Elle entra, la lourde porte se refermant derrière elle avec un léger déclic.
Et il était là.
L’homme qu’elle avait sauvé.
Le même homme qui s’était effondré sur le trottoir une heure plus tôt, la respiration difficile, le pouls faible.
Aujourd’hui, il est confortablement assis derrière un bureau en verre épuré, vêtu d’un costume bleu marine impeccable. Une paire de lunettes de lecture est posée sur son nez. Et à côté de lui, une femme avec un presse-papiers et un sourire complice.
Valérie est restée figée.
“Je… je ne comprends pas”, murmura-t-elle. “Êtes-vous… ?”
Il sourit chaleureusement. “William H. Merritt. PDG de Merritt & ; Co. Et l’homme à qui vous venez de sauver la vie”.
Elle a cligné des yeux. “Je pensais… Je pensais que vous étiez un étranger…”
“Je l’étais, jusqu’à ce que vous vous arrêtiez”, a-t-il dit. “Vous n’avez pas demandé qui j’étais. Tu n’as rien demandé. Vous avez agi. Vous avez aidé. Quand la plupart des gens continuaient à marcher”.
La femme à côté de lui s’est avancée. “Mme Rivera, je suis Clarice, l’assistante de direction de M. Merritt. Nous avons reporté votre entretien.”
“Attendez… vous saviez que je venais ?”
“J’espérais que c’était vous”, interrompt M. Merritt. “J’ai retenu votre nom quand vous vous êtes enfuie. Valérie. Il était également écrit dans mon porte-documents. Quand mon assistante m’a appelé pour me dire que quelqu’un de ce nom passait un entretien ce matin, j’ai su qu’il s’agissait de vous”.
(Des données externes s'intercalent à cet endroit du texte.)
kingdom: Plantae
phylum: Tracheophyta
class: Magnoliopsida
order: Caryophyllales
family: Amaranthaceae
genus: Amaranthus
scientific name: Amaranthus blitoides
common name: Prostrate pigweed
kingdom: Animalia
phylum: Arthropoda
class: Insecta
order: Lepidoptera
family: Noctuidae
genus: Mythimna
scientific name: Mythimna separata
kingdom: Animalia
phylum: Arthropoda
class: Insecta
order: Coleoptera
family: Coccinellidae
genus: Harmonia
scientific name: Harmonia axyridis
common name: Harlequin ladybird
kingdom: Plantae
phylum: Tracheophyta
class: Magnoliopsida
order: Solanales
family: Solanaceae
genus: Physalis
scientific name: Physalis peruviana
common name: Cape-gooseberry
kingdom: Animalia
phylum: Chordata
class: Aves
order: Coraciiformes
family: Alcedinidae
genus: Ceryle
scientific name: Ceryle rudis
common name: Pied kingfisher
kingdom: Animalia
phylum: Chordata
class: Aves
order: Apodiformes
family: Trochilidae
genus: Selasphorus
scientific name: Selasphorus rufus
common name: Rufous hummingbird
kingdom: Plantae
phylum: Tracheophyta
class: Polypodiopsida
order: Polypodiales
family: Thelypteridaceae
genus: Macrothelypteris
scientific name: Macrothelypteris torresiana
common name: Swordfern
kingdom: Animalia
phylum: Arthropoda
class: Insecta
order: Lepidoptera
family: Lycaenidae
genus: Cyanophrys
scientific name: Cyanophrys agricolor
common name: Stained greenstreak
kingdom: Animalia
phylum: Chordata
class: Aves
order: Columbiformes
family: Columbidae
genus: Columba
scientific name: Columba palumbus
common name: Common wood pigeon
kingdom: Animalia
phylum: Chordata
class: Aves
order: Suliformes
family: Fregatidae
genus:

Valérie ouvre la bouche. Elle l’a refermée. Ses jambes étaient comme de la gelée.
“Vous voyez”, poursuit M. Merritt, “cette entreprise ne se contente pas de rechercher des qualifications. Nous recherchons des personnes qui dirigent avec intégrité, qui ne reculent pas quand c’est important. Vous avez démontré plus en cinq minutes que la plupart des gens en cinq ans”.
“J’ai… j’ai cru que j’avais raté ma chance”, dit doucement Valérie.
“Vous l’avez fait”, a dit Clarice. “Et maintenant… voulez-vous vous asseoir pour l’entretien ?”
Valérie hésite, essayant encore d’assimiler tout cela. “Oui”, dit-elle finalement, s’enfonçant lentement dans le fauteuil en face de lui.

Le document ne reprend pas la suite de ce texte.